By Steve Alcazari
10:35 AM EST, January 2, 2013
1217 Queen St., Southington, (860) 410-1147, elpulpoandtapasbar.com
It's not what you expect to find sandwiched between an out-of-business pizza shop and a tire place. We tend to look for fine Spanish cuisine and elegant tapas in funky downtown spots or trendy restaurant locations. But El Pulpo in Southington serves carefully crafted — pretty much flawless — Mediterranean fare with a focus on beautiful-on-the-plate small servings that are the ideal partners for a glass of red wine, or, hey, it still being the festive season, a glass of bubbly Cava (the Champagne-style sparkling wines of Catalonia).
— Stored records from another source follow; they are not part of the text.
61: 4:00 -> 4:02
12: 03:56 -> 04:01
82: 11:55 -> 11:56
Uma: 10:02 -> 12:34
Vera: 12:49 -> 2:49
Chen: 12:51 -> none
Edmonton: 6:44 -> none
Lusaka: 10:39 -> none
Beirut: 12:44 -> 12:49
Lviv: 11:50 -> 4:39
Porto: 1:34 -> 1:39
El Pulpo (the name means octopus in Spanish) is tucked in a humble little commercial strip on Queen Street. If you're not looking for the storefront, you'll probably miss it. Even if you are, you still might. But the staff at El Pulpo seem to know that they've got a good thing, and that word of mouth is bound to spread, driving curious diners to this little gem.
The interior is quiet, with dark hardwood floors, deep earthy colors in the room. A few quaint landscape paintings adorn the walls. A cozy little bar area sits between the front entrance and kitchen. The tastefully energetic flamenco of the Gipsy Kings played on the stereo when I visited for lunch last week.
For lunch, starters range from $5 to $9. It's surprisingly affordable given the caliber of the ingredients, the preparation and the quantities. I started with a $6 plate of marinated anchovies (boquerones). These delightfully tangy and slightly sweet little fish are often served on their own. They're excellent unadorned. But the kitchen at El Pulpo ups the zing with colorful splashes of seasoned oils and purees — dots of a red slightly spicy pepper sauce, dribbles of an vibrant herb oil and a small mound of roasted red and green peppers.
Equally excellent was an order of grilled shrimp served over a smooth and mild chick pea puree. This too had splashy accents of herb vinaigrette and a balsamic reduction, balancing sweet and tart, a hint of the grill and the creaminess of puree. Other starters include chorizo in a port reduction sauce served with cannelloni beans ($8). There are mussels in garlic and white wine, as well as fried calamari, and cod fish croquettes ($6) served over paprika aiolo.
The manager seemed to be enjoying impressing the lunch crowd by dropping off a surprise salad, or an order of lomo de serdo (medallions or roasted pork tenderloin served over toasted bread with roasted piquillo pepper and pleasingly sharp tetilla cheese), compliments of the house. Diners were already enjoying themselves, but this little note of generosity boosted the conviviality levels even more.
But it was the food that was winning over patrons. The house seafood risotto was inducing hushed cries of pleasure and admiration ($14.50). Its creamy base of rice was loaded with chunks of white fish, tender scallops, shrimp, mussels and clams. Razor thin wisps of basil imparted a delightful aroma without overpowering the seafood. Many restaurants would proudly charge more than $20 for the delicious plate of food I was served.
I ended my meal with a pleasingly stern cup of espresso and an order of crema Catalan, sort of the Spanish version of creme brulee. This is generally a simple custard with a caramelized sugar surface, giving the dessert a glassy surface, extreme contrasts of textures between smooth and hard, and a depth of flavor, too. A carefully sliced strawberry and delicate mint leaf added accents of taste and color. Like everything else I was served at El Pulpo, this was lovely to look at, and, once you dove in with a spoon, delicious, too.